II. L’affirmation d’une obligation d’évaluation continue tout au long des procédures d’autorisation complexes

Si la Cour se montre stricte sur le plan probatoire, elle adopte une position de principe ferme sur le second grief, relatif à la transposition de la directive. Elle y consacre une interprétation finaliste de la notion d’autorisation (A), qui conduit logiquement à imposer la possibilité d’une évaluation environnementale à chaque étape pertinente d’une procédure complexe (B).

A. L’interprétation extensive de la notion d’« autorisation »

Le cœur du second grief reposait sur la définition du moment de l’« autorisation » dans une procédure à plusieurs étapes, telle que celle du permis de construire sur avant-projet complété par une approbation ultérieure des points réservés. L’État membre soutenait que seule la première décision constituait l’autorisation au sens de la directive. La Cour écarte cette lecture formaliste. Elle rappelle que la notion d’autorisation, définie par la directive, vise « la décision de l’autorité ou des autorités compétentes qui ouvre le droit du maître d’ouvrage de réaliser le projet ». Or, dans le système national en cause, le maître d’ouvrage ne pouvait commencer les travaux avant d’avoir obtenu l’approbation des points réservés.

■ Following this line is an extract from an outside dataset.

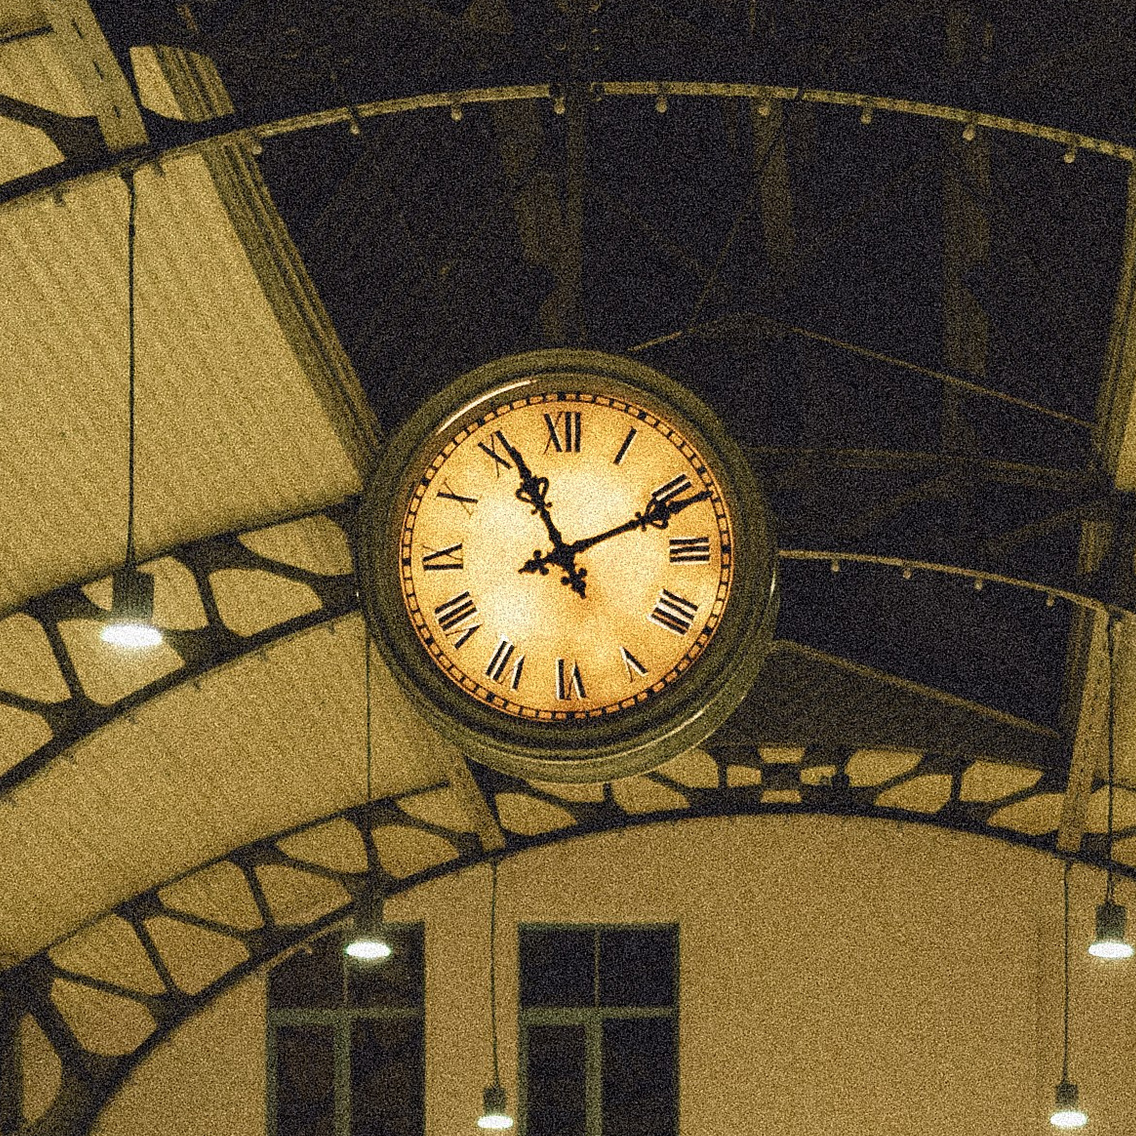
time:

Par conséquent, la Cour juge que le permis sur avant-projet et la décision d’approbation des points réservés « doivent être considérées comme constituant, dans leur ensemble, une ‘autorisation’ (à plusieurs étapes) au sens de l’article 1er, paragraphe 2, de la directive 85/337 modifiée ». Cette interprétation téléologique est essentielle car elle garantit l’effet utile de la directive. En considérant le processus décisionnel dans sa globalité, la Cour empêche que l’obligation d’évaluation ne soit vidée de sa substance par un découpage procédural qui isolerait la décision principale des décisions d’exécution qui en précisent la portée concrète et, potentiellement, les impacts environnementaux.

B. La consécration d’une évaluation environnementale possible à chaque étape décisionnelle

Découlant de cette interprétation large de la notion d’autorisation, la Cour tire une conséquence capitale pour les procédures à plusieurs étapes. Elle s’appuie sur sa jurisprudence antérieure pour affirmer que « les effets qu’un projet est susceptible d’avoir sur l’environnement doivent en principe être identifiés et évalués lors de la procédure relative à la décision principale ». Toutefois, et c’est là le point crucial de l’arrêt, la Cour ajoute que « si ces effets ne sont cependant identifiables que lors de la procédure relative à la décision d’exécution, cette évaluation doit être effectuée dans le cadre de cette dernière procédure ». C’est une application directe du principe de prévention.

Une réglementation nationale qui, comme en l’espèce, exclut par principe la possibilité de mener une évaluation au stade de l’approbation des points réservés est donc contraire à la directive. Une telle exclusion crée une lacune juridique inacceptable, car elle permettrait à des projets d’échapper à l’évaluation alors même que leurs incidences notables ne deviendraient apparentes qu’au moment où leurs détails sont fixés. En déclarant le régime national incompatible sur ce point, la Cour veille à ce que l’évaluation environnementale puisse intervenir à tout moment avant que la décision autorisant la réalisation du projet ne soit complète et définitive, assurant ainsi une protection effective de l’environnement tout au long du processus décisionnel.

Source : Cour de cassation – Base Open Data « Judilibre » & « Légifrance ».